Personally-made roster of Soviet army troops. Stage I of the post details all plausible units, basically a brainstorm – Stage II will detail commanders, building and the tech tree.
Preposition 1: target period is early 1943-1944, during which the Red Army became much more established and tactically savvy, whereas the Wehrmacht was deploying its most iconic units. One side grew out of the most desperate measures (Soviet materiel shortages and mass use of expendable militia in 1941 and radical discipline enforcement of 1942-43; since 1943 the commissars held much less power) while the other hadn’t resorted to them yet (by 1945 Germans used summary execution for unauthorised retreat, had severe material shortages, political officers (Führungsoffizieren) and expendable militia (Volksturm)).
Preposition 2: don’t tell me I’m biased.
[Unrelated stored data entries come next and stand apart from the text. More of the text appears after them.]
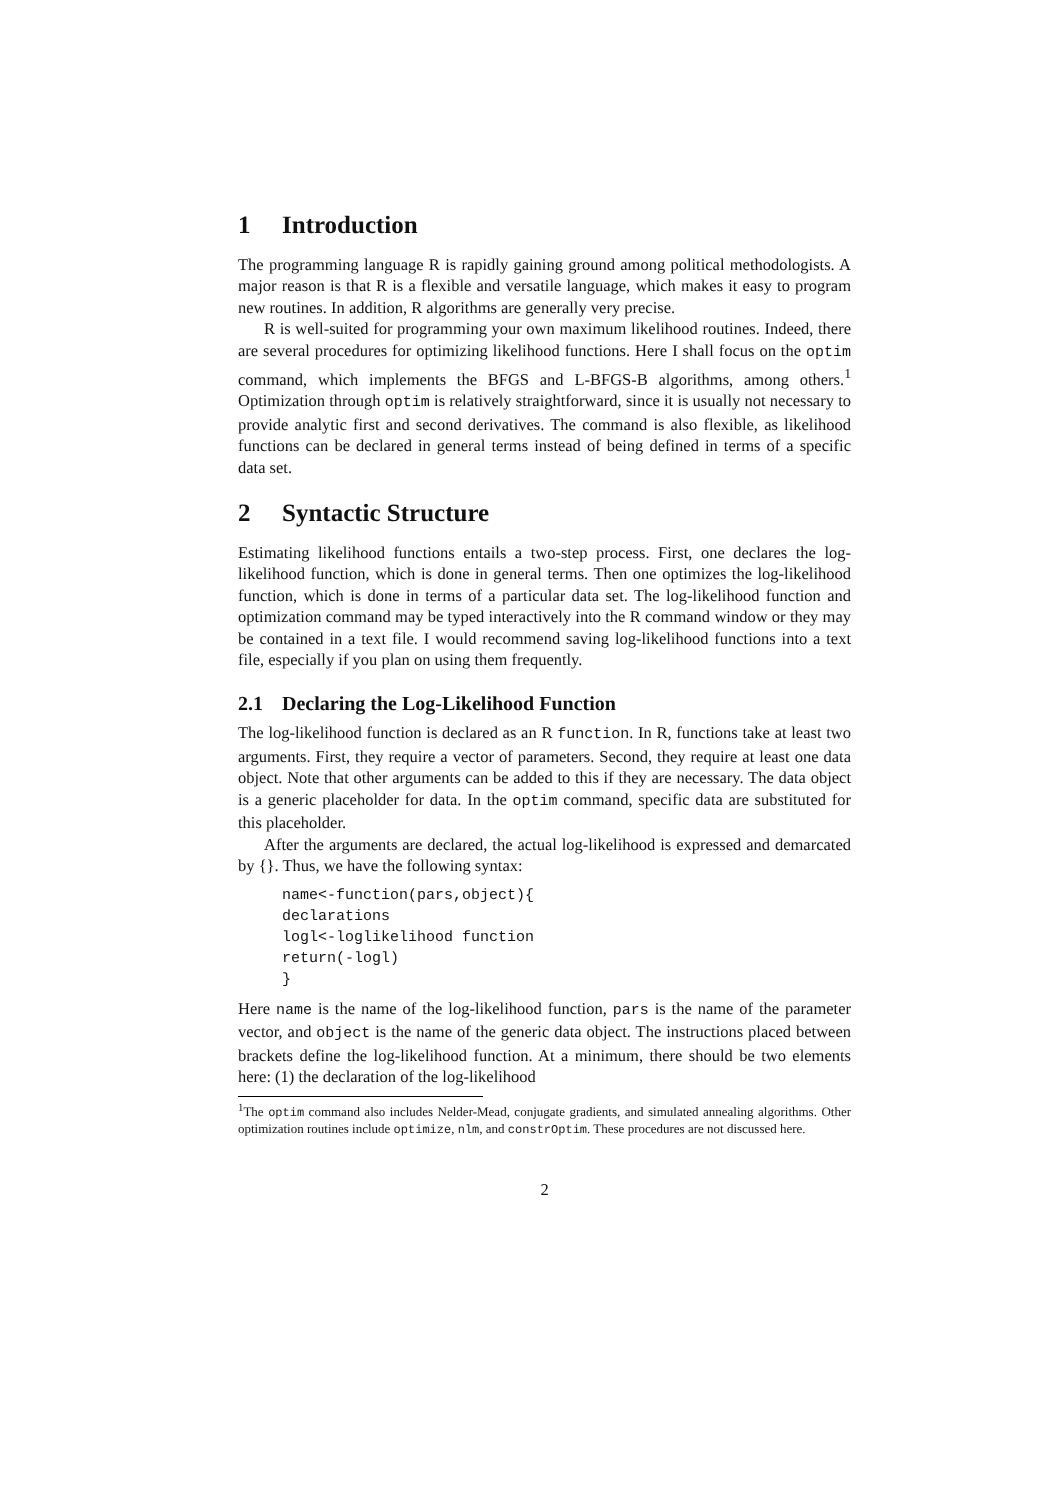1 Introduction
The programming language R is rapidly gaining ground among political methodologists. A major reason is that R is a flexible and versatile language, which makes it easy to program new routines. In addition, R algorithms are generally very precise.
R is well-suited for programming your own maximum likelihood routines. Indeed, there are several procedures for optimizing likelihood functions. Here I shall focus on the optim command, which implements the BFGS and L-BFGS-B algorithms, among others.<sup>1</sup> Optimization through optim is relatively straightforward, since it is usually not necessary to provide analytic first and second derivatives. The command is also flexible, as likelihood functions can be declared in general terms instead of being defined in terms of a specific data set.
2 Syntactic Structure
Estimating likelihood functions entails a two-step process. First, one declares the log-likelihood function, which is done in general terms. Then one optimizes the log-likelihood function, which is done in terms of a particular data set. The log-likelihood function and optimization command may be typed interactively into the R command window or they may be contained in a text file. I would recommend saving log-likelihood functions into a text file, especially if you plan on using them frequently.
2.1 Declaring the Log-Likelihood Function
The log-likelihood function is declared as an R function. In R, functions take at least two arguments. First, they require a vector of parameters. Second, they require at least one data object. Note that other arguments can be added to this if they are necessary. The data object is a generic placeholder for data. In the optim command, specific data are substituted for this placeholder.
After the arguments are declared, the actual log-likelihood is expressed and demarcated by {}. Thus, we have the following syntax:
name<-function(pars,object){ declarations logl<-loglikelihood function return(-logl) }
Here name is the name of the log-likelihood function, pars is the name of the parameter vector, and object is the name of the generic data object. The instructions placed between brackets define the log-likelihood function. At a minimum, there should be two elements here: (1) the declaration of the log-likelihood
<sup>1</sup> The optim command also includes Nelder-Mead, conjugate gradients, and simulated annealing algorithms. Other optimization routines include optimize, nlm, and constrOptim. These procedures are not discussed here.
2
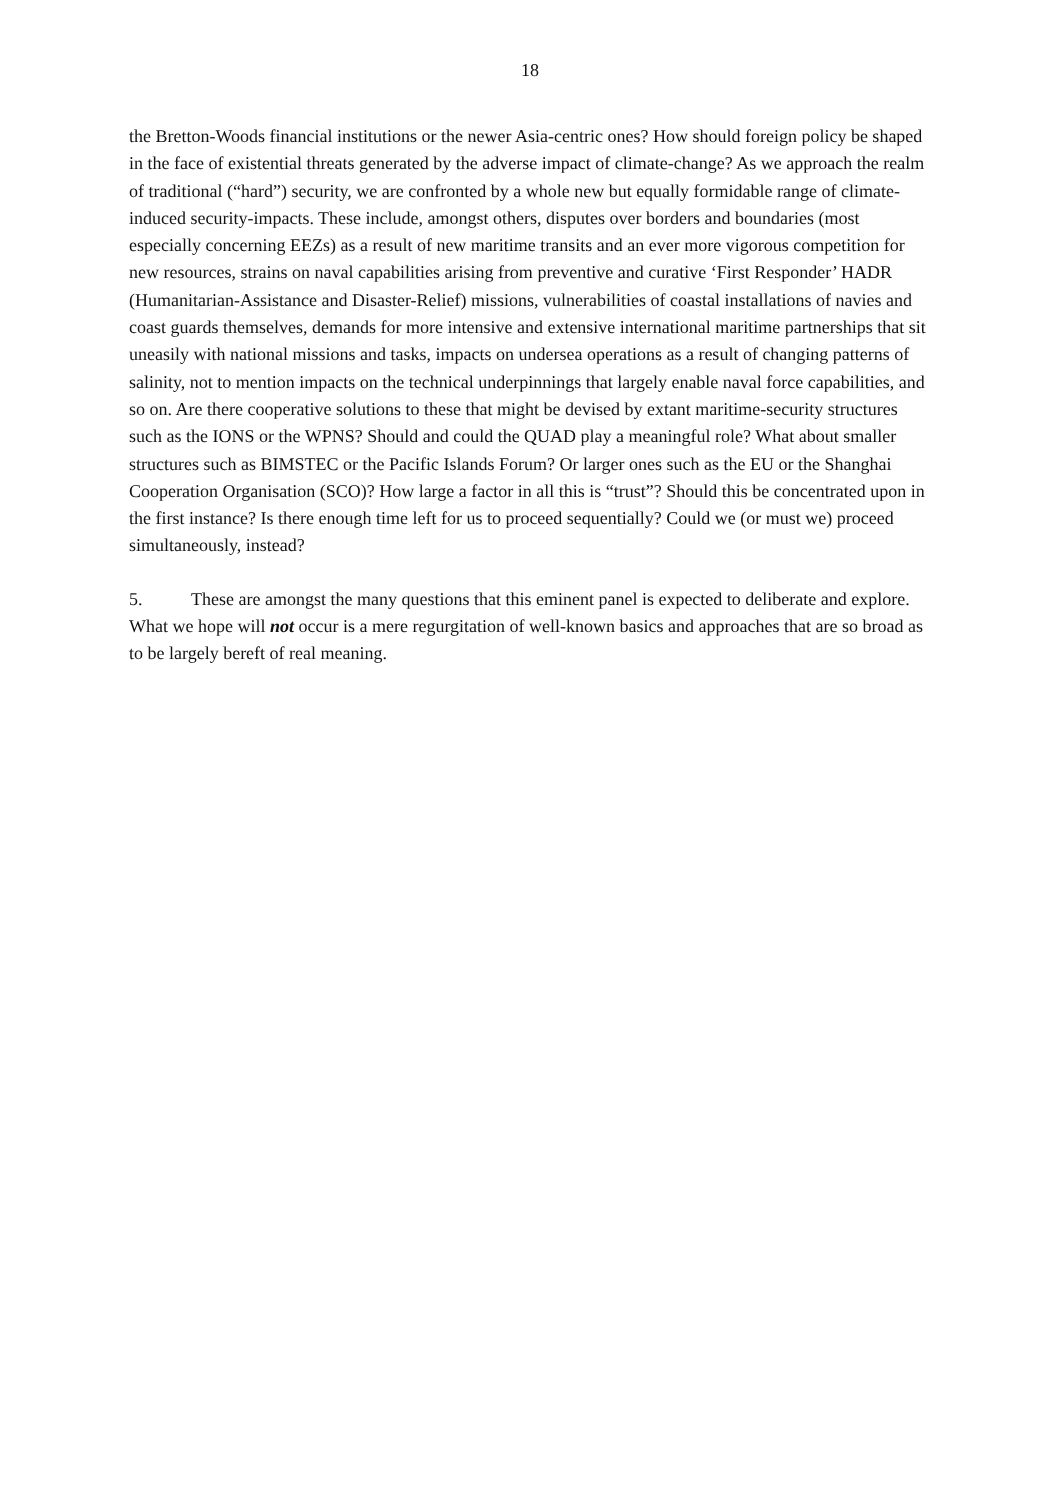18
the Bretton-Woods financial institutions or the newer Asia-centric ones? How should foreign policy be shaped in the face of existential threats generated by the adverse impact of climate-change? As we approach the realm of traditional (“hard”) security, we are confronted by a whole new but equally formidable range of climate-induced security-impacts. These include, amongst others, disputes over borders and boundaries (most especially concerning EEZs) as a result of new maritime transits and an ever more vigorous competition for new resources, strains on naval capabilities arising from preventive and curative ‘First Responder’ HADR (Humanitarian-Assistance and Disaster-Relief) missions, vulnerabilities of coastal installations of navies and coast guards themselves, demands for more intensive and extensive international maritime partnerships that sit uneasily with national missions and tasks, impacts on undersea operations as a result of changing patterns of salinity, not to mention impacts on the technical underpinnings that largely enable naval force capabilities, and so on. Are there cooperative solutions to these that might be devised by extant maritime-security structures such as the IONS or the WPNS? Should and could the QUAD play a meaningful role? What about smaller structures such as BIMSTEC or the Pacific Islands Forum? Or larger ones such as the EU or the Shanghai Cooperation Organisation (SCO)? How large a factor in all this is “trust”? Should this be concentrated upon in the first instance? Is there enough time left for us to proceed sequentially? Could we (or must we) proceed simultaneously, instead?
5. These are amongst the many questions that this eminent panel is expected to deliberate and explore. What we hope will not occur is a mere regurgitation of well-known basics and approaches that are so broad as to be largely bereft of real meaning.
I’m a Russian, and we’re all at least slightly biased when it comes to WWII. That said, everybody is.
Preposition 3: haven’t played CoH 2. It’s banned in Russia, and for good reasons I say.
“Throw it in”
There are several characteristics of Soviet infantry most people can agree on: large numbers, variably bad training (the Soviet army experienced a swelling of its ranks before the war and severe shortage of smokeless gunpowder early in the war), lack of portable anti-tank rockets (the Soviet Union began indigenous “bazooka” development in 1944, issued RPG-2 in 1949, and lend-leased Bazookas and PIATs had insufficient impact), lack of a decent General Purposed Machine Gun of the MG 34/MG 42 form-factor, but excessive amount of units armed exclusively with submachine guns.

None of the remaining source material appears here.